[Stored data entries]
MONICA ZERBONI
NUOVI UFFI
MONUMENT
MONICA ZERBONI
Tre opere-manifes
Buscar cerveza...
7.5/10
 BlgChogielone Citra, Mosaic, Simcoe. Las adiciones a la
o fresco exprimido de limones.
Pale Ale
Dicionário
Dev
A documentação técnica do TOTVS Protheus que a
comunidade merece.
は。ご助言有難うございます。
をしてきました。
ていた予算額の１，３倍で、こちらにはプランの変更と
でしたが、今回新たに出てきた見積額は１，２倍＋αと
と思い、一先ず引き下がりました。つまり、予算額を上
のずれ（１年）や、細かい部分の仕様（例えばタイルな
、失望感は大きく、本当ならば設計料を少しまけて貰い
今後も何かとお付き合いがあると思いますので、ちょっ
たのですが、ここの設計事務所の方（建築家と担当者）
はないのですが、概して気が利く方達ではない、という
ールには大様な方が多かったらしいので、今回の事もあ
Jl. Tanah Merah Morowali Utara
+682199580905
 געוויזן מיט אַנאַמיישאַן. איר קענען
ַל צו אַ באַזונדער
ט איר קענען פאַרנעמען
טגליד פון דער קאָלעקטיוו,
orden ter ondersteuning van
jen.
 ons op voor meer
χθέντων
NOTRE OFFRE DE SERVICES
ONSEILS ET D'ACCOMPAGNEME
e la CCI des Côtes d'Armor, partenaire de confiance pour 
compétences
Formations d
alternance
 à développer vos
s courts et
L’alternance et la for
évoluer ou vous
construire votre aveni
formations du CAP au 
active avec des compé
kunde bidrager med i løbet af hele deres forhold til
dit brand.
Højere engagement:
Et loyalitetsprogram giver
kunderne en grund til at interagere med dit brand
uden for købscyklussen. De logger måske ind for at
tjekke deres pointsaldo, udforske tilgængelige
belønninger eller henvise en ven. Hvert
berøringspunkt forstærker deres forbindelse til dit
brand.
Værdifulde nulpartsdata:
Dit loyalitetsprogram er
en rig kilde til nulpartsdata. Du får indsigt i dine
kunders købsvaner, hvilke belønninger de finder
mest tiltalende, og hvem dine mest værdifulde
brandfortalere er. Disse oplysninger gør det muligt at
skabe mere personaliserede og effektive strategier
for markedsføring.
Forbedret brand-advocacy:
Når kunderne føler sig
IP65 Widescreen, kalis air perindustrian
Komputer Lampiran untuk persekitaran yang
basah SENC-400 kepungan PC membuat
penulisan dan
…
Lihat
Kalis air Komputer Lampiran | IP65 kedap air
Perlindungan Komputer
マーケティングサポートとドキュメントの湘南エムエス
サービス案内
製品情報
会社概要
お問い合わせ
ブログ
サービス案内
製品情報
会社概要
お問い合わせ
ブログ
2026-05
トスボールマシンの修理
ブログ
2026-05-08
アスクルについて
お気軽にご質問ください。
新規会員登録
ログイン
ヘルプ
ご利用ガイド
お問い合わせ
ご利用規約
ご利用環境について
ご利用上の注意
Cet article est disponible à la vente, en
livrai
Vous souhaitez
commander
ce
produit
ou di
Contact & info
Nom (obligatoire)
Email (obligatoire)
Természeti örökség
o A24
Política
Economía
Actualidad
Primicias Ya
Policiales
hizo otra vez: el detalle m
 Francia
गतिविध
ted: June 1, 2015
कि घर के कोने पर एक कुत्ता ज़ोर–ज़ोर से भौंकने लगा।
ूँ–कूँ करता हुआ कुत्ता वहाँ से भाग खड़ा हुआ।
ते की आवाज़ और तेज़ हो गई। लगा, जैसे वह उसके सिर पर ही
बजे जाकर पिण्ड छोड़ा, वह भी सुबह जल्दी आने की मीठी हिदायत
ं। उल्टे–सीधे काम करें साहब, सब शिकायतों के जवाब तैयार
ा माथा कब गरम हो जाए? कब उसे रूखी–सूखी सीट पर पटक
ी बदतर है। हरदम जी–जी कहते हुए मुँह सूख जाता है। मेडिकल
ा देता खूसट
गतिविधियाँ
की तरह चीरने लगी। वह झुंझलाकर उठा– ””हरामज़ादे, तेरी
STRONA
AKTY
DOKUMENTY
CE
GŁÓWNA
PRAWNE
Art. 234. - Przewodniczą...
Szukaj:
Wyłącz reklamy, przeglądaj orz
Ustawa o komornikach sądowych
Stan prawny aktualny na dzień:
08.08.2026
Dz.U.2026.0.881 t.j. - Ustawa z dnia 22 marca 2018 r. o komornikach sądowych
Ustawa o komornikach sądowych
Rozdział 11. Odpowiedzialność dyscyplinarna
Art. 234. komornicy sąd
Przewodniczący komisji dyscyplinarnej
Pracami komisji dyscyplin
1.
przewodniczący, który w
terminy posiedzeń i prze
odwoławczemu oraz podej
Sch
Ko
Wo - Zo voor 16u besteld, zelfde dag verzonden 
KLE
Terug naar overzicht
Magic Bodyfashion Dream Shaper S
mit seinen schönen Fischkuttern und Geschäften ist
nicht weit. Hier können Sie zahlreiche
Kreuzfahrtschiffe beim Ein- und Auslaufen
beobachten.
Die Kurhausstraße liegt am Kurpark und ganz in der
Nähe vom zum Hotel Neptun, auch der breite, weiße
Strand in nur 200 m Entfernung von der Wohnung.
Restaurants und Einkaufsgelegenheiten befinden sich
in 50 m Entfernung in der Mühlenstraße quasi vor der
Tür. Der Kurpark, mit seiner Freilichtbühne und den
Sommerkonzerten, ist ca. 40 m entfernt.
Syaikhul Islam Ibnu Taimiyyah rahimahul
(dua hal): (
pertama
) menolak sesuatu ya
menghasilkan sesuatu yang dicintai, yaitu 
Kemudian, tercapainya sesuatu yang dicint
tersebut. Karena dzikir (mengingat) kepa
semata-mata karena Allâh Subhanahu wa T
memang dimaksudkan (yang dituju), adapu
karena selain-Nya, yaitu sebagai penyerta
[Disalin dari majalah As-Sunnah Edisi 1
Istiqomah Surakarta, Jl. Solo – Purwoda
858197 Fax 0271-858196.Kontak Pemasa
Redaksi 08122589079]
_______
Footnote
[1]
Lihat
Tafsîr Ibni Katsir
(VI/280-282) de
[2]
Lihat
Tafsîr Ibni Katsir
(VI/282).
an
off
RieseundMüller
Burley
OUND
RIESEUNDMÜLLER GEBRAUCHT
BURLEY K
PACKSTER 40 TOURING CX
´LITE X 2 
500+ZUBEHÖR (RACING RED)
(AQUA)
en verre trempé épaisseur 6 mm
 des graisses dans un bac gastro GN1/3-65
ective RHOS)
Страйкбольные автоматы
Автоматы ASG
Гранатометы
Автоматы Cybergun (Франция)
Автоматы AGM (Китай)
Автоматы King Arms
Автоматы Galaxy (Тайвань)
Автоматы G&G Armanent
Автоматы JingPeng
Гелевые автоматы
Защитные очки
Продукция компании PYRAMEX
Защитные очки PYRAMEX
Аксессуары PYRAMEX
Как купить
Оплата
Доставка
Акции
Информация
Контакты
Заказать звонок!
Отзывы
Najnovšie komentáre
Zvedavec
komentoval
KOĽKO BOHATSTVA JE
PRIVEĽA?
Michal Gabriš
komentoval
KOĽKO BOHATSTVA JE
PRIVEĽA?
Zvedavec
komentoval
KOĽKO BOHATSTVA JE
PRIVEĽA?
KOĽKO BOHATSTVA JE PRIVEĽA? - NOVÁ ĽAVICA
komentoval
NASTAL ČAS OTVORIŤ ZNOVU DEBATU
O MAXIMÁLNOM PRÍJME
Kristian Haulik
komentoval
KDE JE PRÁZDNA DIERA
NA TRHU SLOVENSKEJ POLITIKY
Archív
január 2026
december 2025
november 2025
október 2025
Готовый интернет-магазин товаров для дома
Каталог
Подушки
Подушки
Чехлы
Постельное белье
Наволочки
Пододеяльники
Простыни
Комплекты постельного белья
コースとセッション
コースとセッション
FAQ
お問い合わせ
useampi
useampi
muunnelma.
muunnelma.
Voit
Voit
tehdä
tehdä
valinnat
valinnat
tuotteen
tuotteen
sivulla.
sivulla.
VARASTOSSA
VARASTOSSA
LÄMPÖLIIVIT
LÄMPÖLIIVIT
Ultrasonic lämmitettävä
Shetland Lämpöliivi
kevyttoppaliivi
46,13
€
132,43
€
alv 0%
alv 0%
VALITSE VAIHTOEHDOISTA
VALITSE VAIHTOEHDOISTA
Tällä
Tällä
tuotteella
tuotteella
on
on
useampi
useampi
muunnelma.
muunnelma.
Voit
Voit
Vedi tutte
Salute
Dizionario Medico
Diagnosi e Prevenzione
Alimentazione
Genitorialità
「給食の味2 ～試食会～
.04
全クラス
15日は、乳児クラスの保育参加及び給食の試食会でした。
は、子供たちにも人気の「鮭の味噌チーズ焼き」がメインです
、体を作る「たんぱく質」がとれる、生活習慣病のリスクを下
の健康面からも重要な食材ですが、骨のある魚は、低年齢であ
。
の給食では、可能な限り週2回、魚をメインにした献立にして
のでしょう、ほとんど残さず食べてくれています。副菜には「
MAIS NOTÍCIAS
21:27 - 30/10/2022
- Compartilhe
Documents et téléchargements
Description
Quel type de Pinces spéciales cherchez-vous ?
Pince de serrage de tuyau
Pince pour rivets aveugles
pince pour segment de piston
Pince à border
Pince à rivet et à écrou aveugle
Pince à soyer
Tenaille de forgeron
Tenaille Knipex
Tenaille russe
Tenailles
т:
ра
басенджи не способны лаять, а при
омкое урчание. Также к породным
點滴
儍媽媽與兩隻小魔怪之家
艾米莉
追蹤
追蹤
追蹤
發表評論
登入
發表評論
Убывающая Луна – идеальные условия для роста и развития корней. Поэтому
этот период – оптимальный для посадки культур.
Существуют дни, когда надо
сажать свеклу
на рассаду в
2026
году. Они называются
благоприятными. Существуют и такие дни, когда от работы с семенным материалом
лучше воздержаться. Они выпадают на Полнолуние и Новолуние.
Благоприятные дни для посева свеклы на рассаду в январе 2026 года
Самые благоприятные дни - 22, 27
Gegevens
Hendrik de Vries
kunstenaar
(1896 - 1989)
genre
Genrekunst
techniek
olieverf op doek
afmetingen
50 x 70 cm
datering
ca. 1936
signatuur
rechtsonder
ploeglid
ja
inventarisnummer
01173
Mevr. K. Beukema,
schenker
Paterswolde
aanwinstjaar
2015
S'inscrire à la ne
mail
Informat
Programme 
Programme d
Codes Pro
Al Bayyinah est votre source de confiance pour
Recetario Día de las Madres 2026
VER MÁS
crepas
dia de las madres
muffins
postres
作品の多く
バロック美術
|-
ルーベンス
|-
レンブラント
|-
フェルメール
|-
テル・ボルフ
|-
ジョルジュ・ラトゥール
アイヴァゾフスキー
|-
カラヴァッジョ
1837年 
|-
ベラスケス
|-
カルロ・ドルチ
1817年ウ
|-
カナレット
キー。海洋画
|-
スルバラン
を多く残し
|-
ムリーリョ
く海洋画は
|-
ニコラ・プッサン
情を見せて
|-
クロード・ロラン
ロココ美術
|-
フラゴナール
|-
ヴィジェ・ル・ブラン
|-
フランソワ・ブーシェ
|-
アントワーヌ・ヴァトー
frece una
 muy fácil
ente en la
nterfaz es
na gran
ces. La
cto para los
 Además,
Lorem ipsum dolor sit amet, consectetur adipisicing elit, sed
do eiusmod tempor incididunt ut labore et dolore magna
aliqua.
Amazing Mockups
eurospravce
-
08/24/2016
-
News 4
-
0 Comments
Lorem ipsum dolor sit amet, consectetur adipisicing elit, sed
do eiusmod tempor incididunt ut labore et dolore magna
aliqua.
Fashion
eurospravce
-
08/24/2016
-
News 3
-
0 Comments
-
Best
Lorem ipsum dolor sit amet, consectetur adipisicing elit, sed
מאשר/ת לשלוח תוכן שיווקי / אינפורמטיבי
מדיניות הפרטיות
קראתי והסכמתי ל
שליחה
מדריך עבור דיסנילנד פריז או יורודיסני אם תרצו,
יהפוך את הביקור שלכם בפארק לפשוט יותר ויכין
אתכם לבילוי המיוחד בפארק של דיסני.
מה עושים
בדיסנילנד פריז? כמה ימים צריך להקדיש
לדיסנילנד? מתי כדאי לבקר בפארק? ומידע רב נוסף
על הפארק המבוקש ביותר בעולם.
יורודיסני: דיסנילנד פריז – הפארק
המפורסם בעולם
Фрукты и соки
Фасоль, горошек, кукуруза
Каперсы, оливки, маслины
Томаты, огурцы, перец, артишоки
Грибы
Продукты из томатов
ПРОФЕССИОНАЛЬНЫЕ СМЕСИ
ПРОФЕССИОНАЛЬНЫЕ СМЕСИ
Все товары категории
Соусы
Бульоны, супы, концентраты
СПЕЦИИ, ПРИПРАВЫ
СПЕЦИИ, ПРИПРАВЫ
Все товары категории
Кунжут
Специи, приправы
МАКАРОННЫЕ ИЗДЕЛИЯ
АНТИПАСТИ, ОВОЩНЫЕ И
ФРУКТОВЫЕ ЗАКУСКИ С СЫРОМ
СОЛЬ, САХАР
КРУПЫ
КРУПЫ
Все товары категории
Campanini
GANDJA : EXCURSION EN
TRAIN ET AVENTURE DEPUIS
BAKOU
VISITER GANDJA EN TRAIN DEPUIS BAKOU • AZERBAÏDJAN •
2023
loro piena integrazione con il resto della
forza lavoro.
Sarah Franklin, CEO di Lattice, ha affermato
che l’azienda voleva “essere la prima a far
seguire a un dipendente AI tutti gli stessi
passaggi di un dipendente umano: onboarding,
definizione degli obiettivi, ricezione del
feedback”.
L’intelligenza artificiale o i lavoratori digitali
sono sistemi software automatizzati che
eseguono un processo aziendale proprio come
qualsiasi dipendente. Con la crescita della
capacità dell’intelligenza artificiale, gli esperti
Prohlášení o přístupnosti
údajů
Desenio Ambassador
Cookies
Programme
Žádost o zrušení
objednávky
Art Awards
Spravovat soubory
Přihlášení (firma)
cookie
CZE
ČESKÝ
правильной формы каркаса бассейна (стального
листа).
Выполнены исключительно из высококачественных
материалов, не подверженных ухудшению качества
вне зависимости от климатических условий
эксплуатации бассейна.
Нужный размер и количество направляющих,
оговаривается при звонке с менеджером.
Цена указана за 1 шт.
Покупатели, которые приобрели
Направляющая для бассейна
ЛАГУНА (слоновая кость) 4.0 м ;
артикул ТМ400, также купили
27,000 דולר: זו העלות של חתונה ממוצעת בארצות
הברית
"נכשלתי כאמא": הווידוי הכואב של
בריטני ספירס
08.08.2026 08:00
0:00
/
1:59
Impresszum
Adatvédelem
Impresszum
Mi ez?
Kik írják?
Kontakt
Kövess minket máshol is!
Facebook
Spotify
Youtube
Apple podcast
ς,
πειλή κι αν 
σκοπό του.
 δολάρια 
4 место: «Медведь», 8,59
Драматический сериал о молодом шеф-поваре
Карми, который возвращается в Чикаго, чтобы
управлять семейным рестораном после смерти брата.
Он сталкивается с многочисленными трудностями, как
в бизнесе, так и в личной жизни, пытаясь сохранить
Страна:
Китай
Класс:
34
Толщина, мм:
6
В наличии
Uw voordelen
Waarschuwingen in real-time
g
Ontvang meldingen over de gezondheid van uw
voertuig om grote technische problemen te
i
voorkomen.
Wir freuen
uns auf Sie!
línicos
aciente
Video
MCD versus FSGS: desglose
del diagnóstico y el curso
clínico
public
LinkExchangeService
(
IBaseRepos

### [The task]
Starting with the first line above and ending with the line that holds "L’alternance et la for", restate each line word for word and add nothing else.

### [Finished task]
MONICA ZERBONI
NUOVI UFFI
MONUMENT
MONICA ZERBONI
Tre opere-manifes
Buscar cerveza...
7.5/10
 BlgChogielone Citra, Mosaic, Simcoe. Las adiciones a la
o fresco exprimido de limones.
Pale Ale
Dicionário
Dev
A documentação técnica do TOTVS Protheus que a
comunidade merece.
は。ご助言有難うございます。
をしてきました。
ていた予算額の１，３倍で、こちらにはプランの変更と
でしたが、今回新たに出てきた見積額は１，２倍＋αと
と思い、一先ず引き下がりました。つまり、予算額を上
のずれ（１年）や、細かい部分の仕様（例えばタイルな
、失望感は大きく、本当ならば設計料を少しまけて貰い
今後も何かとお付き合いがあると思いますので、ちょっ
たのですが、ここの設計事務所の方（建築家と担当者）
はないのですが、概して気が利く方達ではない、という
ールには大様な方が多かったらしいので、今回の事もあ
Jl. Tanah Merah Morowali Utara
+682199580905
 געוויזן מיט אַנאַמיישאַן. איר קענען
ַל צו אַ באַזונדער
ט איר קענען פאַרנעמען
טגליד פון דער קאָלעקטיוו,
orden ter ondersteuning van
jen.
 ons op voor meer
χθέντων
NOTRE OFFRE DE SERVICES
ONSEILS ET D'ACCOMPAGNEME
e la CCI des Côtes d'Armor, partenaire de confiance pour 
compétences
Formations d
alternance
 à développer vos
s courts et
L’alternance et la for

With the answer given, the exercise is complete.